The Irish Times view on the Government’s travails: the dangers of incoherence
Notwithstanding two important successes, the July stimulus plan and the reopening of schools, the coalition continues to show a remarkable propensity for self-harm
Taoiseach Micheál Martin, Tánaiste Leo Varadkar Minister for Climate Action Eamon Ryan at Dublin Castle for a Cabinet meeting in June. Photograph: Dara Mac Donaill
Seldom has a government taken office in more trying circumstances. The three-party coalition assumed power in the middle of a once-in-a-century pandemic that has caused a public health emergency, an economic crisis and severe disruption in sectors such as education and tourism. The social solidarity that marked the early stages of the national lockdown in the spring was bound to fray as people grew weary of their circumscribed lives and began to chafe at the State’s extraordinary restrictions. It was to be expected, then, that any new administration would have a rocky start.
Notwithstanding two important successes, the July stimulus plan and the reopening of schools, the coalition continues to show, more than two months in, a remarkably enduring propensity for self-harm.
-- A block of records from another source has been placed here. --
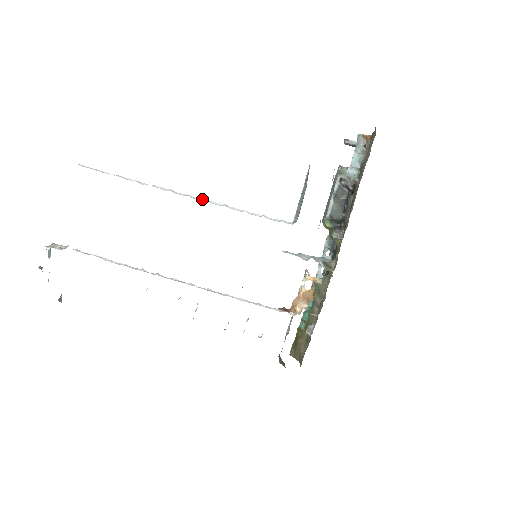
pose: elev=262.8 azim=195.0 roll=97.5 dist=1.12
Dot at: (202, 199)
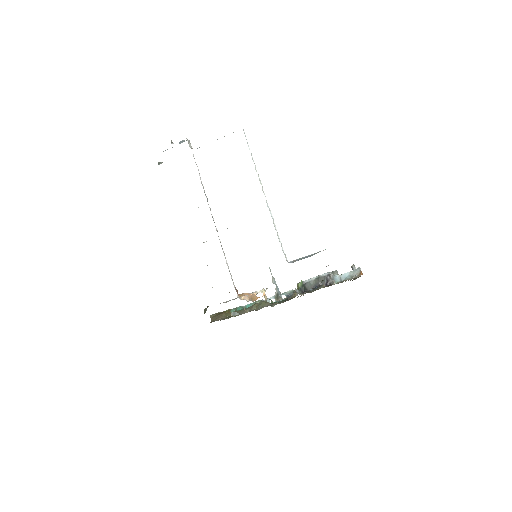
Dot at: occluded
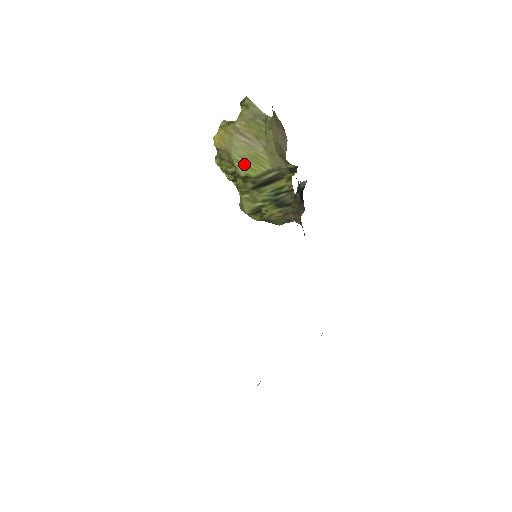
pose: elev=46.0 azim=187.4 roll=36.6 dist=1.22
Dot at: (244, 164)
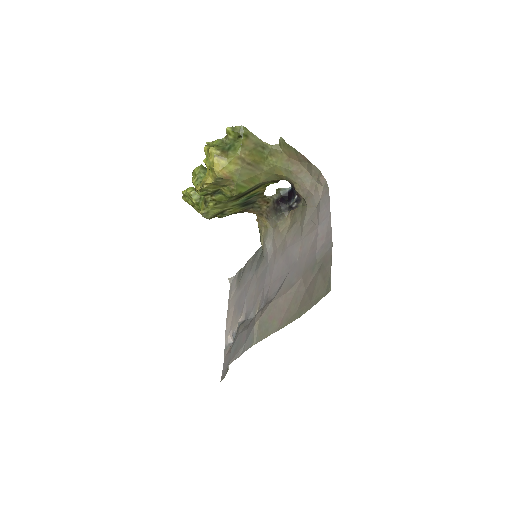
Dot at: (242, 186)
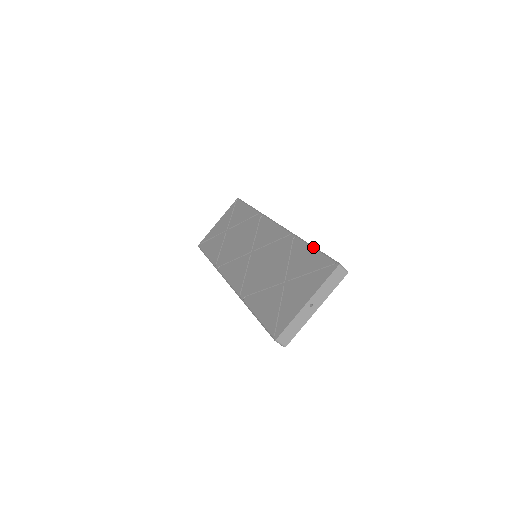
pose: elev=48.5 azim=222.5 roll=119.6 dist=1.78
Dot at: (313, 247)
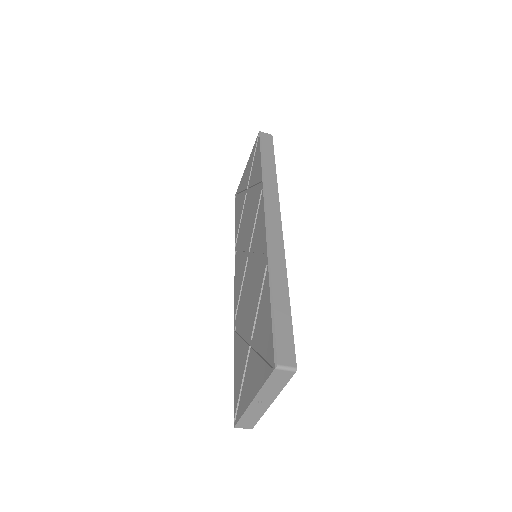
Dot at: (270, 304)
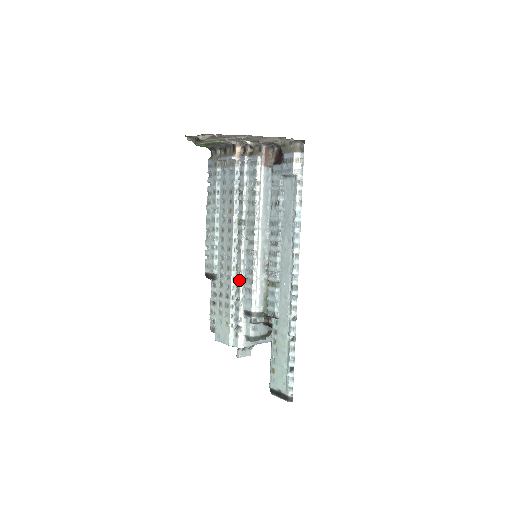
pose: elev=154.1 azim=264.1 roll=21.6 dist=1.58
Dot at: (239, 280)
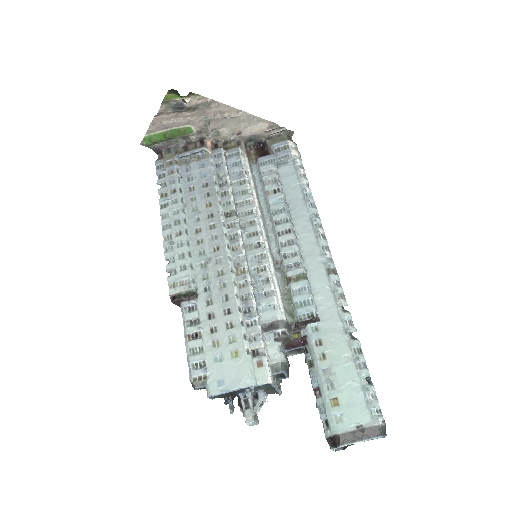
Dot at: (245, 283)
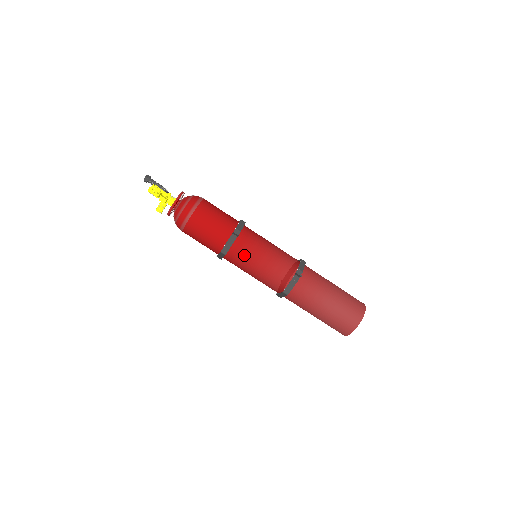
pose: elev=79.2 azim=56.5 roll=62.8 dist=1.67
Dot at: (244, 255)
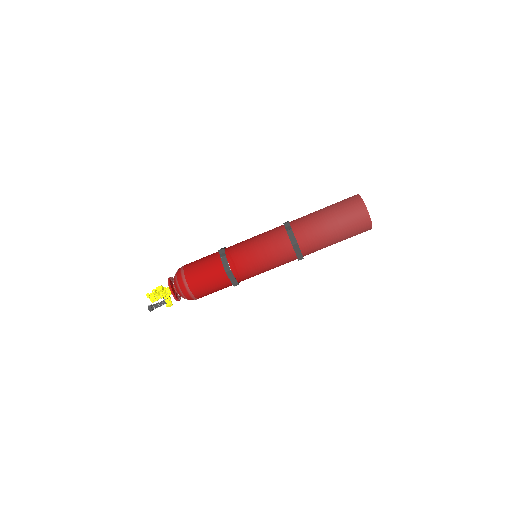
Dot at: (241, 256)
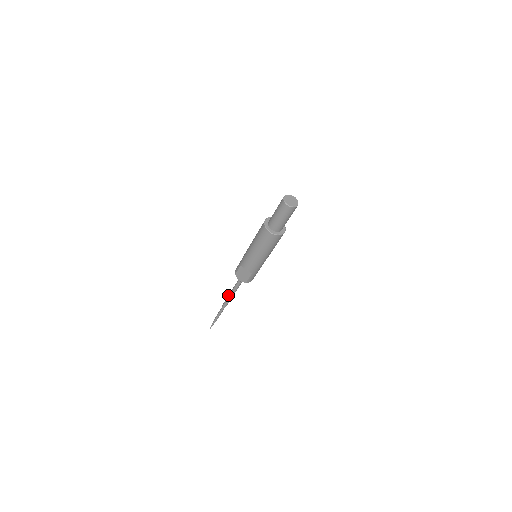
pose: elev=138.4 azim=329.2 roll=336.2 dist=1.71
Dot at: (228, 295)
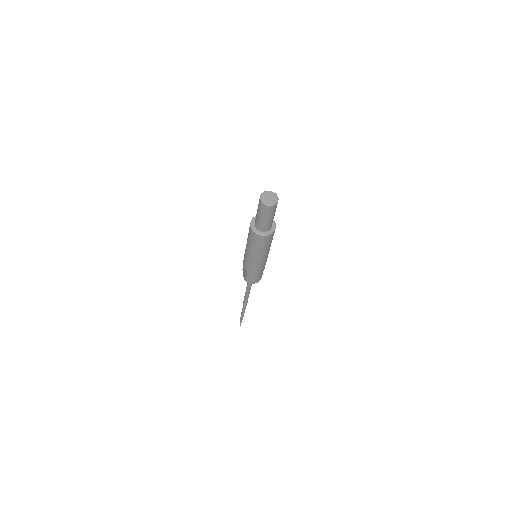
Dot at: occluded
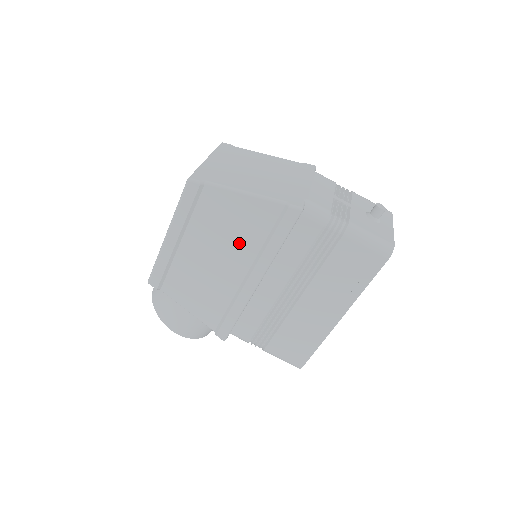
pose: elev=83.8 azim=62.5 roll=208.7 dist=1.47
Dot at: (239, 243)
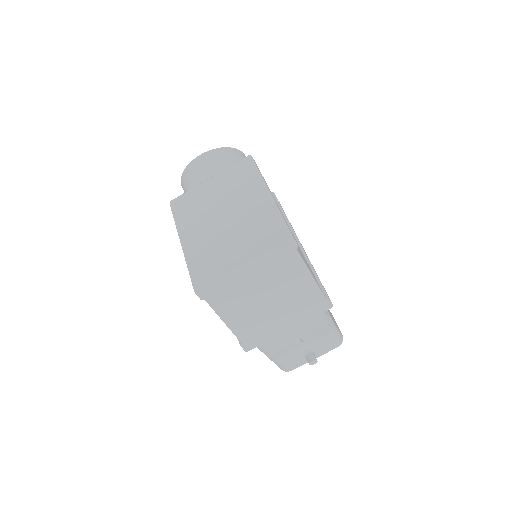
Dot at: occluded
On the day this week that it in effect offered the public free money – in the form of a stay-and-spend scheme that would enable people to claim up to €125 in tax credits for money spent in restaurants and hotels – the Government found itself haplessly defending a new measure that would require publicans to keep a record of food eaten by their patrons for 28 days. The idea was well-intentioned; it’s an open secret that some pubs are flouting the rule that drink must only be served to those eating a substantial meal, and that’s not fair on business-owners who follow the rules. But the proposed solution and its botched communication, resulting in senior ministers having to deny that a surveillance dragnet would hoover up data on the daily intake of carbohydrates among the citizenry, meant the original intent was lost.
In all three parties, indiscipline is rife. Taoiseach Micheál Martin faces open dissent among some of his backbenchers. Tánaiste Leo Varadkar has slid back into his old habit of casting himself as some kind of commentator on his own government, as he did again this week when he told Fine Gael TDs he wanted to see pubs reopened quickly. The Green Party has had a leadership election while in Government yet still manages to appear the most stable part of this three-legged stool.
The Government’s travails are not a problem merely for the Government itself. They pose a problem for all of us. If the national effort to contain Covid-19 is to succeed, the public must feel it can place its trust in the country’s leaders. People must be persuaded that the extraordinary restrictions and sacrifices they are being asked to accept are clear, rational and fair. By its swift moves to force the resignations of Dara Calleary, Phil Hogan and others after the inexcusable Oireachtas Golf Society dinner in Clifden, the Government showed it recognised the danger of allowing that solidarity to lapse. But the persistent lack of discipline and coherence does not augur well for the long and difficult winter that lies ahead.